- **Check your understanding**:
(a) According to the text on moral distress in nurses, what risk factors exist at the system level?
(b) Write a continuation of the text on moral distress in nurses, starting after its final sentence.

- **Text block**:

One study researched risk factors and early warning signs of situations that could lead to possible moral distress. The researchers reasoned that if the situation could be identified early enough it could be solved in a proactive instead of an after the fact reactive manner. Moral distress in nurses would be avoided and the quality of care would be better. Medical centers would benefit from dealing with moral distress of medical staff to increase the likelihood of better work engagement and job satisfaction.

In the study the risk factors that can lead to moral distress were classified in the following categories: Individual risk factors were patient vulnerability listed as decreased mental functioning or psychiatric condition, elderly or very young, developmentally delayed, English as a second language, no relatives, homeless. End of life, suffering, and failed treatment are also individual risk factors.

Family risk factors can include the family being against the treatment plan, family uncertainty, stubbornness or unrealistic expectations, caregiver disagreement, caregivers not honoring patient wishes, denying comfort care or family indifference.

There are risk factors at the professional level which include team conflict, unethical behavior, over optimism by peers, stubbornness, fear of litigation, ignoring patient wishes or advance directives.

Risks exist at the system level as well with polices either vague or strict, limited resources, and lack of professional collaboration.

Helping nurses identify risk factors and early indicators of situations that could escalate into ethical dilemmas will avert moral distress. As indicated in this space in a previous article, nursing intuition is a scientifically valid phenomenon. Empowering nurses to proactively manage patient situations where moral distress can occur would be beneficial to everyone involved.

The early indications of a possible ethical dilemma are categorized as follows: Signs of conflict, which can include arguing between family members or medical staff, family expressing anger and mistrust of the staff, and nurses objecting to either prescribed treatment or family decisions. Patient suffering is another indication, for example unrelieved discomfort, or pain from different treatments and their complications, anxiety, and labored breathing.

Poor communication and unrealistic expectations from either patient or family are also early indications of possible ethical challenges. Ethical violations include not honoring patient autonomy, right to information, and standard of care. If the patient is treated without respect, or fraud is committed these are also signs of an ethical challenge.

- **Extracted material**:

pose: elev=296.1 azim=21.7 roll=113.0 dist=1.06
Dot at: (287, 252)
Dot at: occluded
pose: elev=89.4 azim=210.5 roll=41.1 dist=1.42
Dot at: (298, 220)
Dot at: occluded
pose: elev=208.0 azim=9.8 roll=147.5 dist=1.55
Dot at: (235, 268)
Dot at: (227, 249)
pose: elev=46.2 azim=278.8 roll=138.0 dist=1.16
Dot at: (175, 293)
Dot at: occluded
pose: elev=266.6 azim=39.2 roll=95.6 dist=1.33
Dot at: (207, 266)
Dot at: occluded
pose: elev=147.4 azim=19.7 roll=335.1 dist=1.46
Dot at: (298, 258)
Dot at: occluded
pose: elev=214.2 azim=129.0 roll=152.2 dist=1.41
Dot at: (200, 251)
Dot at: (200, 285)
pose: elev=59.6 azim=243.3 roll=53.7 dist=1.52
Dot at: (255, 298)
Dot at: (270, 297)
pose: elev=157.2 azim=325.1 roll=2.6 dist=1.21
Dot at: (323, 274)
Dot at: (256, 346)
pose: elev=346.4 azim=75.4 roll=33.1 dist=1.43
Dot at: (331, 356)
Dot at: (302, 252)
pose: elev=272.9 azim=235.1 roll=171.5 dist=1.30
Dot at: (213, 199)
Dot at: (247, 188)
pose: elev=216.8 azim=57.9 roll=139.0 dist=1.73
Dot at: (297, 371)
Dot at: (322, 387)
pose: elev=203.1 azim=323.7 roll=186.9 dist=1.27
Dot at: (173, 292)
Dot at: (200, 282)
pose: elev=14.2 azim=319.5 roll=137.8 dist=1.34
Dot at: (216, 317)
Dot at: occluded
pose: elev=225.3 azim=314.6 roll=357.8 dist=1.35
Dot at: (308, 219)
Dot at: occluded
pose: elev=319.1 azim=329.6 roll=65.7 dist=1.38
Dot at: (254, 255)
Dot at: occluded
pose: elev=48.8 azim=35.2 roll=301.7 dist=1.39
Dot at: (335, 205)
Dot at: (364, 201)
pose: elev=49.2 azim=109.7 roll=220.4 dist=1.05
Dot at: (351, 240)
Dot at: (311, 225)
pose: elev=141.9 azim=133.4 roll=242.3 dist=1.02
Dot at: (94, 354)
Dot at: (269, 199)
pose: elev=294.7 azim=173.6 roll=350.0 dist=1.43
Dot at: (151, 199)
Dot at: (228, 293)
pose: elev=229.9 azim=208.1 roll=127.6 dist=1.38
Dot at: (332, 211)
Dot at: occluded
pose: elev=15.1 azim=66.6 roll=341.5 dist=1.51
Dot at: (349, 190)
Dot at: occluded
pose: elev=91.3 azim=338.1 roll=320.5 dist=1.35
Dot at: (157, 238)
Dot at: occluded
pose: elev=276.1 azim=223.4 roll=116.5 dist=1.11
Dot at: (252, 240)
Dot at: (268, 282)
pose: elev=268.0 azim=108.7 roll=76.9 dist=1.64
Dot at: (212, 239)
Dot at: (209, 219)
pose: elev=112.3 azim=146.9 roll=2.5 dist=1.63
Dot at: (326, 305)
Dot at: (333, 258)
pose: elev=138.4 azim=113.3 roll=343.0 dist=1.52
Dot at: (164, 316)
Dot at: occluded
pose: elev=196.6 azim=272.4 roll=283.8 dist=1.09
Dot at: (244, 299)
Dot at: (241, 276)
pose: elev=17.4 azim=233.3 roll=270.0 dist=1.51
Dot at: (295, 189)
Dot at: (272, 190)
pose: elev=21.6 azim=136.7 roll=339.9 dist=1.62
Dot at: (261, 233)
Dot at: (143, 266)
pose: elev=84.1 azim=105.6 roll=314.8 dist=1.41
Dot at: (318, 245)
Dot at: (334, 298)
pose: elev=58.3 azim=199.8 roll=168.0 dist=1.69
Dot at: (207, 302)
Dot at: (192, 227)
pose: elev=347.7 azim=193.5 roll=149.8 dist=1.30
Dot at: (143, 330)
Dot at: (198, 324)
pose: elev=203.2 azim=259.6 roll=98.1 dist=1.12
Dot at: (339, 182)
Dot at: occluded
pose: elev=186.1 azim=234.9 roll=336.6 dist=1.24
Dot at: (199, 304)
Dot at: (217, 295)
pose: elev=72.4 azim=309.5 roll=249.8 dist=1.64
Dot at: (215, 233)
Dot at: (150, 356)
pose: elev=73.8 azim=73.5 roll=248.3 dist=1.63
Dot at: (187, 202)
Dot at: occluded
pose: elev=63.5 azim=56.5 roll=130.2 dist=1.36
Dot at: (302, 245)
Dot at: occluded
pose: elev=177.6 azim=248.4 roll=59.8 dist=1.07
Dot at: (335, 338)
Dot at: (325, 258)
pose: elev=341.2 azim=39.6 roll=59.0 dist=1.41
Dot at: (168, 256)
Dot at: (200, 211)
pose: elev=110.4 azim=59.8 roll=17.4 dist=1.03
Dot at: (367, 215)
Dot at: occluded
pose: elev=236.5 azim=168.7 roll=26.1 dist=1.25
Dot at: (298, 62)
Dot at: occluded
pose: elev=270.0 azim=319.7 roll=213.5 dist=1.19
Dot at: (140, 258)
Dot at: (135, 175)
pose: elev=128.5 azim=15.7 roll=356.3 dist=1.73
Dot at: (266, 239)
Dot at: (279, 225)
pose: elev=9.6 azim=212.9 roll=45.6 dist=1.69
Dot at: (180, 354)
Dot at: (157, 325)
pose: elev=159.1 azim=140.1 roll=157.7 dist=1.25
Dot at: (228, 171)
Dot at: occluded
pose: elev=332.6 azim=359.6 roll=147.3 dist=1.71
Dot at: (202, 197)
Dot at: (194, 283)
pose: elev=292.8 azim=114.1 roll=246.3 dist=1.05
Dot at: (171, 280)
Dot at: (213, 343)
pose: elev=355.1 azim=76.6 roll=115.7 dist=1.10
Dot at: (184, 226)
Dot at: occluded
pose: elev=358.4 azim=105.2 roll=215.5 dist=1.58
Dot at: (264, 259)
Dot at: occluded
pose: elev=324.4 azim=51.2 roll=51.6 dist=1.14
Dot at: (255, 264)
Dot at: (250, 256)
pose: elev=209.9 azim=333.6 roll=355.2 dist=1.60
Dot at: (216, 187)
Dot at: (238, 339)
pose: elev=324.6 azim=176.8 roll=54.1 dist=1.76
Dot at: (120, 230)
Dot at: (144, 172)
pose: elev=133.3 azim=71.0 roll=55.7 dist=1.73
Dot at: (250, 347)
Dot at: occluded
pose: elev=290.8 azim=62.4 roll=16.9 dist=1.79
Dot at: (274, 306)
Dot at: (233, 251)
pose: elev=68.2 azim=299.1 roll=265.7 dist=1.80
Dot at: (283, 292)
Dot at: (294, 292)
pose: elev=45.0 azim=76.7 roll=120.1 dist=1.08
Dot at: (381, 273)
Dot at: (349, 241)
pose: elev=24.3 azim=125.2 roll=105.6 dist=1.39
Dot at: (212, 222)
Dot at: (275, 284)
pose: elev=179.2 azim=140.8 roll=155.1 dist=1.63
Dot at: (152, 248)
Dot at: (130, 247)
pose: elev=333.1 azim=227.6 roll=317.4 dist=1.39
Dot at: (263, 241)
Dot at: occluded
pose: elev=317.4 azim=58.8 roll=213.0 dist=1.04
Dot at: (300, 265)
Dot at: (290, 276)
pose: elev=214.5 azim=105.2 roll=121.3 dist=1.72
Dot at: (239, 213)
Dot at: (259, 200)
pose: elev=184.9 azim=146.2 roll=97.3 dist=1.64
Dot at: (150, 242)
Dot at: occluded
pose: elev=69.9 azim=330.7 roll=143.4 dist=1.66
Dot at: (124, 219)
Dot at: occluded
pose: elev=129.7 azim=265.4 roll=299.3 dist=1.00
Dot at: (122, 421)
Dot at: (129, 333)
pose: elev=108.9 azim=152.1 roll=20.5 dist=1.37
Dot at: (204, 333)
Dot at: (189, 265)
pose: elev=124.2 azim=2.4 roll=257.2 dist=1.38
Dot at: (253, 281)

- **Results in order**:
(a) Vague or strict policies, limited resources, and lack of professional collaboration.

(b)
Signs of nurse distress include the nurse believing treatment is futile, expressing concern over patient suffering, feeling powerless in the organizational structure of the medical center, and feeling regret that the nurse didn’t advocate enough for the patient.

Moral distress must be addressed both at the institutional and individual level.  For institutions moral distress is a factor in nurse burnout, turnover, and nurse retention. This can only exacerbate the upcoming lack of health care providers in the near future. But more importantly, moral distress affects nurses’ perception of themselves and the care they provide. Could it alter a nurse’s professional self image?  Can nurses compartmentalize self perception so that moral compromise in one’s professional life does not impact one’s ‘true’ self? Can nurses end up acting for pragmatic reasons alone due to moral distress?

The purpose of this space is always to end on a hopeful note, however. There is hope that nurses are identifying and coping positively with moral distress. Moral distress situations can prompt nurses to take action and become more assertive in changing their workplace to increase understanding of these situations. The self awareness that comes from reflection on one’s practice can lead to professional self development, and strength of character. Of course this is not going to occur without some changes at the employer level. Part 2 will deal with those innovative people and institutions that have pioneered the nursing professional championing ethics in the workplace.